Ansible upgrade testing - version number isn't tracking?

Hi all -

I’m testing out upgrading to a later version of Ansible and how my playbooks would need to be modified prior to actually doing the upgrade. In order to test this out, I’m doing the following:

  • Deleting /usr/bin/ansible* (yes - I had done the install of ansible up until now - due to multiple users on the system)
  • Deleting /usr/share/ansible
  • Go into my local github clone of ansible, rm -rf all contents
  • “git checkout release1.6.1” (random non-devel version test higher than I really need to support Tower, just to see how my playbooks are affected)
  • python setup.py build
  • source hacking/env-setup

My playbooks require modification (coming from 1.3.1 and apparent variable changes that no longer allow the ${var} notation it appears, perhaps more) - but don’t want to take that on just yet. So I start backing down versions to see what version I can run without modifying playbooks. So I run this:

  • “git checkout release1.4.0”

  • python setup.py build

  • source hacking/env-setup

For some strange reason, after completely resetting my environment, “ansible --version” is still returning “ansible 1.6.1”. I’ll even do an “rm -rf” on my source directory, do a “git reset --hard” and do a complete rebuild, nothing. What am I missing here - where is that version number coming from, because I’m concerned I’m not hitting the right thing, or I still have something hanging around that could make stability an issue.

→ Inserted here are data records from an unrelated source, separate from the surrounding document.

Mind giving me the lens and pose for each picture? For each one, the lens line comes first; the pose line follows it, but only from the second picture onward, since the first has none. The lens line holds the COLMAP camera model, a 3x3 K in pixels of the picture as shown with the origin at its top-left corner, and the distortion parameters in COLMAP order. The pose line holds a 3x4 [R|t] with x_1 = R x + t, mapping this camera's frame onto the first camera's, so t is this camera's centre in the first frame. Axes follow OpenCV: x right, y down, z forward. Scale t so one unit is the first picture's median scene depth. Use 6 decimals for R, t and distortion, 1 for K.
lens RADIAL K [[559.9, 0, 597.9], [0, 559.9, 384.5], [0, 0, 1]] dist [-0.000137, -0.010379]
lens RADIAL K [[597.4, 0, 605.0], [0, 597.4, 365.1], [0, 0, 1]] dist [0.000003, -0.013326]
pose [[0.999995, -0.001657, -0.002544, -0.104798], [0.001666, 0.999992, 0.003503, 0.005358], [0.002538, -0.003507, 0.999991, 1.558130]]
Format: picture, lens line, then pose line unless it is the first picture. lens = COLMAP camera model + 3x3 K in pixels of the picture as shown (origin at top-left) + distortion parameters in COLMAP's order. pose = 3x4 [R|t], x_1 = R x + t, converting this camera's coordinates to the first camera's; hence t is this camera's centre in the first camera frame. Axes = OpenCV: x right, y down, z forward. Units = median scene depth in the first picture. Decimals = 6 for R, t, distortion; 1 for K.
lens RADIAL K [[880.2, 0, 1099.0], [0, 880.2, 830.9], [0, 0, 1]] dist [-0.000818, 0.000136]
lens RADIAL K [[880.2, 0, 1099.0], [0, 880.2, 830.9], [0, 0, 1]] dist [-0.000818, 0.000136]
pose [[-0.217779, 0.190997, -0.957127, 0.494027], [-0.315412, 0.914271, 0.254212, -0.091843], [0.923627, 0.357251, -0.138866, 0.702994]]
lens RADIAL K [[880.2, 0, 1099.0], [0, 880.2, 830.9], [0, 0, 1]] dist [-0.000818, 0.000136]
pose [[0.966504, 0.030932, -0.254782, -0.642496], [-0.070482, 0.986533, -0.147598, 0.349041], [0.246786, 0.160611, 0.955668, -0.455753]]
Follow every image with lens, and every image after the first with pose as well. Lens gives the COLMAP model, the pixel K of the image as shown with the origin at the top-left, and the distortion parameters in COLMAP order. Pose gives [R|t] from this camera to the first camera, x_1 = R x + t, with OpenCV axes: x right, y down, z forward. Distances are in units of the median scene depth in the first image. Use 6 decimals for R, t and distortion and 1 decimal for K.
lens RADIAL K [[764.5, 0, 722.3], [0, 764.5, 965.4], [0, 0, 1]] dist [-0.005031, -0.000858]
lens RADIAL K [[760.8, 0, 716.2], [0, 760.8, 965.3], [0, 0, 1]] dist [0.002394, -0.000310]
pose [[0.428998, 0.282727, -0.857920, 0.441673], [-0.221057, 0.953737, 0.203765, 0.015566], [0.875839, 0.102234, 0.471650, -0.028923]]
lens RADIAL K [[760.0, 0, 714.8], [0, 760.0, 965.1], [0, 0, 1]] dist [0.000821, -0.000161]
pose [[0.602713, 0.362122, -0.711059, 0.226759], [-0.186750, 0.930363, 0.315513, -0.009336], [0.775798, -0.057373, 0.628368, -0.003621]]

Running a “which ansible” returns the following, so I’m pretty sure I’m pulling the right executable: ~/gitroot/ansible/bin/ansible

Thoughts?

… aaaaand as is usual for me, I dug deeper and realized that there were some packages installed in /usr/lib/python2.6/site-packages. So I ran “easy_install pip”, then ran “sudo pip uninstall ansible” until it gave me an error that nothing was left to uninstall (took about 9 runs to get all the various .egg files removed), then did an “rm -rf ansible” in that site-packages directory to remove ansible’s files from there as well. That cleared the problem right up - which means I was pulling at least some of the files from another release (at least init.py) - so this would not have been a good thing.

Someone clarify if I did this the wrong way, but it appears to be working for now…

Not sure what is going on with pip in your case, but there’s nothing in Ansible’s pip configuration that running it 8 vs 9 times would change :slight_smile:

Ansible 1.4 is quite old though and there have been security updates in the 1.5 series, you should take the time to fix variable issues for sure so you can be running the latest.

I’d probably recommend yum or apt as an install source if you want the easiest way to manage packages.